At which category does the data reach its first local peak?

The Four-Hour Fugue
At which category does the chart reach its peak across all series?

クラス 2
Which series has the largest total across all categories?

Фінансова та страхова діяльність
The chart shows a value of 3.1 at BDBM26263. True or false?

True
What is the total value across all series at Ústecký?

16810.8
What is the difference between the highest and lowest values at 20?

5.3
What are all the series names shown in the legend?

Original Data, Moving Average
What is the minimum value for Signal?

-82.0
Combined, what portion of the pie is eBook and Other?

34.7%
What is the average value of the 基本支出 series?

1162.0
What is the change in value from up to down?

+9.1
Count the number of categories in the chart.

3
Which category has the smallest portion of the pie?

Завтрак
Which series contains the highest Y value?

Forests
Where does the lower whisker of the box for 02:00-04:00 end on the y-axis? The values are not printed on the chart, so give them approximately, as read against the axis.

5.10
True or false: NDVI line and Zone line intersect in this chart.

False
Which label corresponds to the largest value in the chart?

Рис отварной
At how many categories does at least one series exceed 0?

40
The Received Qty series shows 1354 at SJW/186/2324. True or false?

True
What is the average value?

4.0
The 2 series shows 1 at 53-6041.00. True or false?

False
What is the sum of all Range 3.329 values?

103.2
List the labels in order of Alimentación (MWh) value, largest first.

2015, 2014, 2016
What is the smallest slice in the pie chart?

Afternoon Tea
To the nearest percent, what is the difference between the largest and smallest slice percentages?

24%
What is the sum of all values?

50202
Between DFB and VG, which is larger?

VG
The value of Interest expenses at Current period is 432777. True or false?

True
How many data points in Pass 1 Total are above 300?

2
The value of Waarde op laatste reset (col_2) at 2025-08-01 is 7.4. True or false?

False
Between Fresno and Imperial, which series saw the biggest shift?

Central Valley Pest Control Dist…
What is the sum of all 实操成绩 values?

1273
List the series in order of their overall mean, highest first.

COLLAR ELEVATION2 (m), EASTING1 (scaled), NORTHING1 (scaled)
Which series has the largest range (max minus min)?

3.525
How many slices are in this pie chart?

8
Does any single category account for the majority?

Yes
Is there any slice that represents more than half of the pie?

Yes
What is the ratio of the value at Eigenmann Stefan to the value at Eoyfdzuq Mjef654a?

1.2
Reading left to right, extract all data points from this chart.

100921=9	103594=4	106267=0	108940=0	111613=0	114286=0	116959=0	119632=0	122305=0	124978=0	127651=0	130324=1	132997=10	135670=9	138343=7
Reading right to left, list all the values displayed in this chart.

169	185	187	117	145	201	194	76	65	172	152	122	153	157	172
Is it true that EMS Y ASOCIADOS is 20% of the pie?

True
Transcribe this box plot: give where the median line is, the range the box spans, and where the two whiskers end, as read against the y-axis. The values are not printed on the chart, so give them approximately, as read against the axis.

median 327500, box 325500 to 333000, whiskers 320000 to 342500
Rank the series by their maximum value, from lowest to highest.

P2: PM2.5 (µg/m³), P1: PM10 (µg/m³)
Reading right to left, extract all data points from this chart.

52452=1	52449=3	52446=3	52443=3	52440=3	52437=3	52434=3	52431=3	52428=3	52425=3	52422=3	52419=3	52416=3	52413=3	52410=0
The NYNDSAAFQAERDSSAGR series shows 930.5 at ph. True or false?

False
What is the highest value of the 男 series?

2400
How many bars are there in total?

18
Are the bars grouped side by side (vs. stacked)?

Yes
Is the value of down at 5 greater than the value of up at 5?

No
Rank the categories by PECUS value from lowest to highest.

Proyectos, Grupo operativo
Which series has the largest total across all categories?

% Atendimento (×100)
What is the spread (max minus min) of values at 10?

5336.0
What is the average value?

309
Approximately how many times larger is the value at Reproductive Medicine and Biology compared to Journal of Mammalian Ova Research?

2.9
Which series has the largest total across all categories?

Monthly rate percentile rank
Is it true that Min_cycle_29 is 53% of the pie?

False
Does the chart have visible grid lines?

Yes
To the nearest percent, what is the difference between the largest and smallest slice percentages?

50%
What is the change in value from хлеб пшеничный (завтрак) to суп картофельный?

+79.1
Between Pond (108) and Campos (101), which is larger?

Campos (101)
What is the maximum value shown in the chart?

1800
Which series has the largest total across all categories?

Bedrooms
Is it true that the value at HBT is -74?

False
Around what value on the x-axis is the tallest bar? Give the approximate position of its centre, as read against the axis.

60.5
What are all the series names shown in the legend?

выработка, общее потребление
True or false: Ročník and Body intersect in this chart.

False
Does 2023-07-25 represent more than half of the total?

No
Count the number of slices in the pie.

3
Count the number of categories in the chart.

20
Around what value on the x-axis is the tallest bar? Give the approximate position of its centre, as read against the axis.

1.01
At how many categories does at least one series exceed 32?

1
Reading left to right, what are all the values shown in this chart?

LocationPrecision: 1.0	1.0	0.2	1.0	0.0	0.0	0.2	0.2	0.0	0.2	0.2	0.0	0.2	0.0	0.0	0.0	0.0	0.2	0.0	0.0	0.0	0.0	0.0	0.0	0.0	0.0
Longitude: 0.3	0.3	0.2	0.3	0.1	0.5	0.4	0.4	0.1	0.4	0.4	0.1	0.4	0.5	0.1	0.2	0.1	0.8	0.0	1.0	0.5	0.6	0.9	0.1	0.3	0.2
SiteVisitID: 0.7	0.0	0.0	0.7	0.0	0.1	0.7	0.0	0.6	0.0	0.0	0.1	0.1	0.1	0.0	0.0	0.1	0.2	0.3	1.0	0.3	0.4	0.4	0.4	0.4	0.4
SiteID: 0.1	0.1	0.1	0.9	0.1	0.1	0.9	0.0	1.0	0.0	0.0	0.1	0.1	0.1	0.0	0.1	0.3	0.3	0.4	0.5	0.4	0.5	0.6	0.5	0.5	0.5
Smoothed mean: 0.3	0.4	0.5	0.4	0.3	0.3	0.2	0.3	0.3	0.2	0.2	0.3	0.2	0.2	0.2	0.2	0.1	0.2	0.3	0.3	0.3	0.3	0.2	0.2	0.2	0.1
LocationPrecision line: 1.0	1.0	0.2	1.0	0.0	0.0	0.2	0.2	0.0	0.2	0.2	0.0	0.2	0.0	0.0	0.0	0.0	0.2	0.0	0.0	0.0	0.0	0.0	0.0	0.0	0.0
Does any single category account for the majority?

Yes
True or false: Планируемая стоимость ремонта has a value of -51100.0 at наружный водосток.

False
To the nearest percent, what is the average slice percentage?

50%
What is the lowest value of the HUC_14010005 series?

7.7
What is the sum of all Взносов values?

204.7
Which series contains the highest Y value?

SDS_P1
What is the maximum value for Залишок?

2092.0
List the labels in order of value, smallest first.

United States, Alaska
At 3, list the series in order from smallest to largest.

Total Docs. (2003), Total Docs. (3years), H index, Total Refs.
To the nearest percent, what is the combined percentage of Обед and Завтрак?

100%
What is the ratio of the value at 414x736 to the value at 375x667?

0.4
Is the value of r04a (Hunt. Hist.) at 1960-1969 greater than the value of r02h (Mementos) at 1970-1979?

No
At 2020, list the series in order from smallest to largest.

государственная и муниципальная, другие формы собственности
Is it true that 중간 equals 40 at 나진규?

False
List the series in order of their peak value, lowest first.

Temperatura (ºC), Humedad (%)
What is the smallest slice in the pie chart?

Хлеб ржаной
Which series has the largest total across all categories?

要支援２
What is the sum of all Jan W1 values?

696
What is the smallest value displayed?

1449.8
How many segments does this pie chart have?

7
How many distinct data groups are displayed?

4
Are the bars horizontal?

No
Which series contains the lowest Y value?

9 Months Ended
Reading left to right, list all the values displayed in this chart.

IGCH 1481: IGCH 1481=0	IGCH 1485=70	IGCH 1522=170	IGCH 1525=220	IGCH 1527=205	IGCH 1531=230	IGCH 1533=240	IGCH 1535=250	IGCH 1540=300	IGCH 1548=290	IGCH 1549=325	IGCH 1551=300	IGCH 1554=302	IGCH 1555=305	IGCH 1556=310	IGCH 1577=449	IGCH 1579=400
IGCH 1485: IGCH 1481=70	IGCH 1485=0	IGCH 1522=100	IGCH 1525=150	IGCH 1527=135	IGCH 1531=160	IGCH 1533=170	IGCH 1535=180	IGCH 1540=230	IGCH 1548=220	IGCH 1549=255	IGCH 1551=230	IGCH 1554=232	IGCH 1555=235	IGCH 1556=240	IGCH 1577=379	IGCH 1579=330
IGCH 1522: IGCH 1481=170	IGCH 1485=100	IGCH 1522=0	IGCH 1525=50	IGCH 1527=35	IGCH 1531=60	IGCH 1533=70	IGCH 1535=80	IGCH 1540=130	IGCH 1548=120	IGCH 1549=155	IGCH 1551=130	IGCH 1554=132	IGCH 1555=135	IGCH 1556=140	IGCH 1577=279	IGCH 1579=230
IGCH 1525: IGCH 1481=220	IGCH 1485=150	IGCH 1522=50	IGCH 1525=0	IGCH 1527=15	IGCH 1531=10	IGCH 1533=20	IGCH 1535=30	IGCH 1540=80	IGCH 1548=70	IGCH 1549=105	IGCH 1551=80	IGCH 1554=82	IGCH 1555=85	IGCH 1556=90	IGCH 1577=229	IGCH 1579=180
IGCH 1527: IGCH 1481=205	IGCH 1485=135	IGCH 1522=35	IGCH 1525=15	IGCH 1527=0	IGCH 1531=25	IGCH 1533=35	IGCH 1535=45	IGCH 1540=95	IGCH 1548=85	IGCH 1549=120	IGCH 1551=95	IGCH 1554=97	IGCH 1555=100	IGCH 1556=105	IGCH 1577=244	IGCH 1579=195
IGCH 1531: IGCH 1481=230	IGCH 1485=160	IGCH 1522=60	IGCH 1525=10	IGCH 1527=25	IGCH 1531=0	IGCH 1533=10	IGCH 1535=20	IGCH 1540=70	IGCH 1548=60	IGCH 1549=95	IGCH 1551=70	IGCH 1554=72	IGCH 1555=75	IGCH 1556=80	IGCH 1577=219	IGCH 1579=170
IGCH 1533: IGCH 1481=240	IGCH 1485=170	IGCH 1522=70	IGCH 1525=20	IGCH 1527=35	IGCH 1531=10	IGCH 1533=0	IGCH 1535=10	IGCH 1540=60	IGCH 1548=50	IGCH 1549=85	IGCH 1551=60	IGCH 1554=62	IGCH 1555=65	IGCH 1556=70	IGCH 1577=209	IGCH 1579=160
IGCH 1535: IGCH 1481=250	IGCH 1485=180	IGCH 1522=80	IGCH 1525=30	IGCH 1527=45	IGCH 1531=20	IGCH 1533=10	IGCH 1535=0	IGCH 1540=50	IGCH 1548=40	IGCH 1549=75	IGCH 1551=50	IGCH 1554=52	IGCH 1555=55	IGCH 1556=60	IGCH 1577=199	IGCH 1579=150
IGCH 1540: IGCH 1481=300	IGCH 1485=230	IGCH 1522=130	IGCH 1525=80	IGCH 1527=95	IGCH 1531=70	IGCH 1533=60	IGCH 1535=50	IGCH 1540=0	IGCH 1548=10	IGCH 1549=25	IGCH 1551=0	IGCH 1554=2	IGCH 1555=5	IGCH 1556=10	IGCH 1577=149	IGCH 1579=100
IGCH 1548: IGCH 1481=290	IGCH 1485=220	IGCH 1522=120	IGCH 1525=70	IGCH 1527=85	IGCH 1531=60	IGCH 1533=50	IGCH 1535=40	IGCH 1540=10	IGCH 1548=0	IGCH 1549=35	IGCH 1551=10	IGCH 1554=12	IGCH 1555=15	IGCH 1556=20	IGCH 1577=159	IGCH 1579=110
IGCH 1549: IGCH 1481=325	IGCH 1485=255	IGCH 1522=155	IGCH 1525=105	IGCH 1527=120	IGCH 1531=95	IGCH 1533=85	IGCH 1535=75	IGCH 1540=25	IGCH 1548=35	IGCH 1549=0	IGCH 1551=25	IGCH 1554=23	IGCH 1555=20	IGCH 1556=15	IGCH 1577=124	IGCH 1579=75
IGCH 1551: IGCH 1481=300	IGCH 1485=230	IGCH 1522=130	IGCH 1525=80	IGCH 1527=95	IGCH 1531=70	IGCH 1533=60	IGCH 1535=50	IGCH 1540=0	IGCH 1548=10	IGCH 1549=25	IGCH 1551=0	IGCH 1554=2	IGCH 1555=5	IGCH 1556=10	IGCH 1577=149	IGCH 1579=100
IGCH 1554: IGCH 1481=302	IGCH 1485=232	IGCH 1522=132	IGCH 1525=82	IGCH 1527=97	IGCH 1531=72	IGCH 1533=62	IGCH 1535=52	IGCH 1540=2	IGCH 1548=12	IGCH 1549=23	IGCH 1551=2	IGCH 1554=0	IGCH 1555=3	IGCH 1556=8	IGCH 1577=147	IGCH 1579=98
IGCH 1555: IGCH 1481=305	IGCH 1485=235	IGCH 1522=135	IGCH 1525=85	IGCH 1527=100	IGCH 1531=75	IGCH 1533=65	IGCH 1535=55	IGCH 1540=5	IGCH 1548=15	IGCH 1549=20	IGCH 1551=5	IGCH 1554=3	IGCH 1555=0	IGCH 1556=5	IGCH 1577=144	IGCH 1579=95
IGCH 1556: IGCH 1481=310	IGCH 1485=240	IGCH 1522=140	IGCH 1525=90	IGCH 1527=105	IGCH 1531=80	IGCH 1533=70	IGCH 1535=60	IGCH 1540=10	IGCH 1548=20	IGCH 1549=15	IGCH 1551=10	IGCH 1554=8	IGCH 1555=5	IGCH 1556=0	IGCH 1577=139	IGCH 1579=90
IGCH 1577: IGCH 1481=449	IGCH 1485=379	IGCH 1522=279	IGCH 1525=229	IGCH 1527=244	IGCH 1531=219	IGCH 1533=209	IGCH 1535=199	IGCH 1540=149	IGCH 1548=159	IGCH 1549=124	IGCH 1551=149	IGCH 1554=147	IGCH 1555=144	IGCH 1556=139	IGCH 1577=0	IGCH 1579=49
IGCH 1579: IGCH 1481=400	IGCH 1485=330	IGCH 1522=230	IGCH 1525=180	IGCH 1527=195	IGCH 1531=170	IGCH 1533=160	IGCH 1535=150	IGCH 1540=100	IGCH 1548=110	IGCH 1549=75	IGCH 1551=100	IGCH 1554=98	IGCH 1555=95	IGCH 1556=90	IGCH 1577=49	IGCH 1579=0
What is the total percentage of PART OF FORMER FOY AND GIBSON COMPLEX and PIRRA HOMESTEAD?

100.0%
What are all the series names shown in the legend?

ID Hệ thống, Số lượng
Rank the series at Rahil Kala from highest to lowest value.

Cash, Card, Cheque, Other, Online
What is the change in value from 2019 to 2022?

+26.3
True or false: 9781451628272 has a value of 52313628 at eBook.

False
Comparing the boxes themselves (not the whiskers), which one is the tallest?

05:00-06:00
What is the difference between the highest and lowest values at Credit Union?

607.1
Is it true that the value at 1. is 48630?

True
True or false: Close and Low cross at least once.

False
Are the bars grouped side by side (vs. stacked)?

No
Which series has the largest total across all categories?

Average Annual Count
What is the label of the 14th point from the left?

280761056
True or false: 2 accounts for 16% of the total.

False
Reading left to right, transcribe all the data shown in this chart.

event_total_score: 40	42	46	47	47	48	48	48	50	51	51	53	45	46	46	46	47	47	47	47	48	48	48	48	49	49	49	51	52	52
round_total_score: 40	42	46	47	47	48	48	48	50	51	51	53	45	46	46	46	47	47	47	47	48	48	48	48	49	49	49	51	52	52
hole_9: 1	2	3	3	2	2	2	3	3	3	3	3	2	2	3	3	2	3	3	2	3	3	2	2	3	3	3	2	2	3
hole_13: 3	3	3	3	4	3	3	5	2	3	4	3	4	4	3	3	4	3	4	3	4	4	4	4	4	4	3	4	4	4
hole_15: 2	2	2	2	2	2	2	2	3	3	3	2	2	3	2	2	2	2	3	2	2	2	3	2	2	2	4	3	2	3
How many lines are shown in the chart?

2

::::

▶ [Assigned task]: Rewrite the records from the line with "Afternoon Tea" to the line with "Is it true that EMS", changing "pie" to "donut" and leaving everything else unchanged.

▶ [Answer to this problem]:
Afternoon Tea
To the nearest percent, what is the difference between the largest and smallest slice percentages?

24%
What is the sum of all values?

50202
Between DFB and VG, which is larger?

VG
The value of Interest expenses at Current period is 432777. True or false?

True
How many data points in Pass 1 Total are above 300?

2
The value of Waarde op laatste reset (col_2) at 2025-08-01 is 7.4. True or false?

False
Between Fresno and Imperial, which series saw the biggest shift?

Central Valley Pest Control Dist…
What is the sum of all 实操成绩 values?

1273
List the series in order of their overall mean, highest first.

COLLAR ELEVATION2 (m), EASTING1 (scaled), NORTHING1 (scaled)
Which series has the largest range (max minus min)?

3.525
How many slices are in this donut chart?

8
Does any single category account for the majority?

Yes
Is there any slice that represents more than half of the donut?

Yes
What is the ratio of the value at Eigenmann Stefan to the value at Eoyfdzuq Mjef654a?

1.2
Reading left to right, extract all data points from this chart.

100921=9	103594=4	106267=0	108940=0	111613=0	114286=0	116959=0	119632=0	122305=0	124978=0	127651=0	130324=1	132997=10	135670=9	138343=7
Reading right to left, list all the values displayed in this chart.

169	185	187	117	145	201	194	76	65	172	152	122	153	157	172
Is it true that EMS Y ASOCIADOS is 20% of the donut?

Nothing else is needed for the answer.